Skeptics of the alleged sustainability of hydraulic fracturing have also voiced concerns. While natural gas may burn cleaner than energy sources such as coal, there is still a danger for the extraction process to release methane into the atmosphere, which is more potent than carbon dioxide. Opponents also contend that there is not enough infrastructure for natural gas extraction in South Africa to replace coal, meaning that natural gas will be exported and coal will remain the source of energy of choice domestically. Proponents are more optimistic that hydraulic fracturing will act as a bridge towards the development of other sources of renewable energy, decreasing the need for coal and oil consumption. Opponents counter that while this strategy would decrease natural gas prices and therefore carbon dioxide emissions, the lowered prices of natural gas would deter further investment into the renewable energy sector.

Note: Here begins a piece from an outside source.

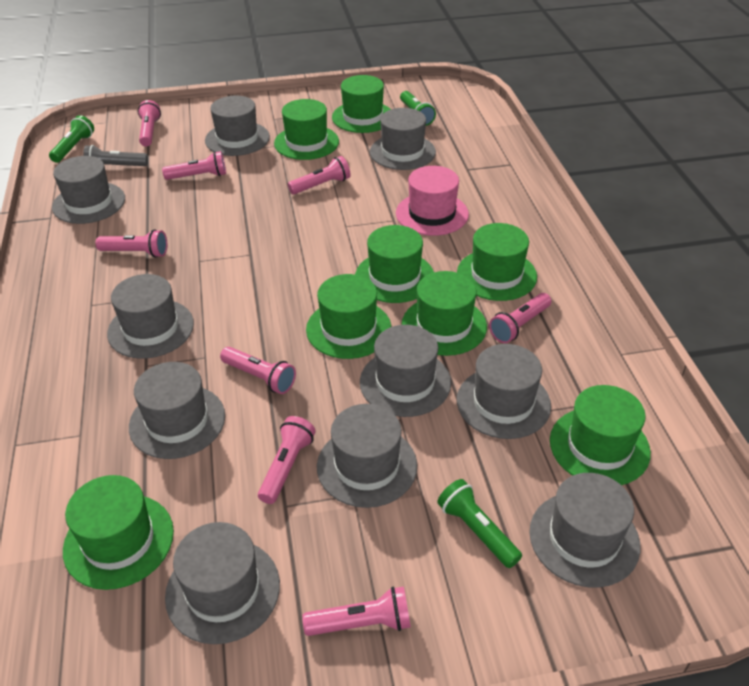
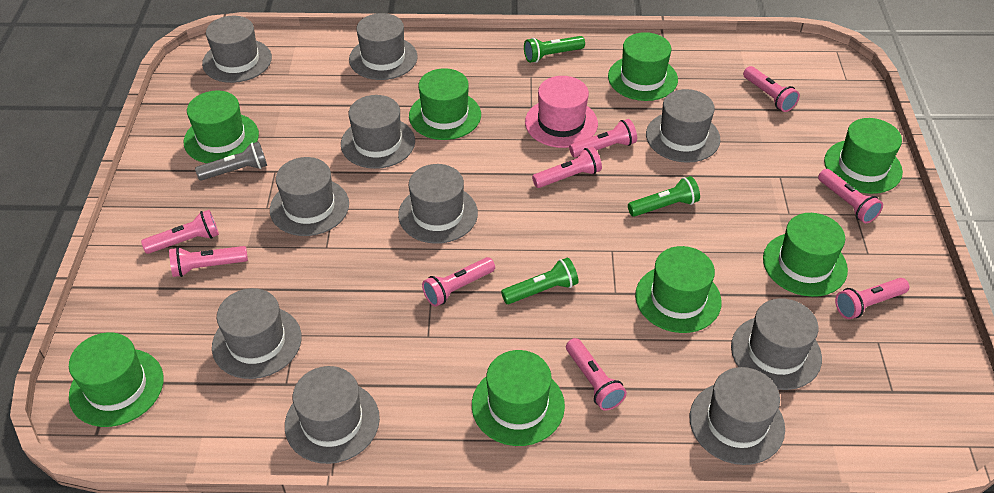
pink flashlight: [96,229,167,258] [138,100,161,146] [162,151,226,180] [220,347,296,394] [258,416,316,504] [288,156,351,194] [302,586,411,636] [489,293,551,343] = 8 -> [141,210,219,254] [169,246,248,277] [422,257,495,307] [532,147,602,188] [566,338,627,411] [569,119,637,158] [743,66,800,112] [818,169,883,223] [835,278,909,319] = 9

Further environmental concerns voiced by opponents to fracking include the potential impacts of truck congestion on and damage local road systems at great financial costs to municipalities, which could also exacerbate soil erosion on dirt roads in an already sensitive environment. Fracking could also threaten regional food security by destabilizing meat and crop production that occurs in the Karoo, which feeds some of the poorest people of South Africa. Lastly, because 40% of the plants found in the Karoo are unique to the regions, there are concerns that fracking could threaten the biodiversity of the region.

===Cultural concerns===
Because life in the Karoo is intimately connected with the region’s groundwater supply, many opponents of fracking are concerned with the destruction of cultural traditions if fracking were to be introduced to the region. Dr. Marie Jorritsma, an ethnomusicologist at the University of Witwatersrand, argues that there is a deep connection between the people in the Karoo and the environment itself, which is expressed through music (especially in church congregations). Focusing on the town of Kroonvale, Jorritsma contends that fracking could disrupt local water supplies, destabilizing local economic practices and forcing the abandonment of significant cultural practices. While gradual changes are tolerable by local communities, sudden and irreversible changes such as fracking might prove too difficult to adapt to. According to Jorritsma, this would leave “a static and stricken landscape and a deathly silent soundscape.”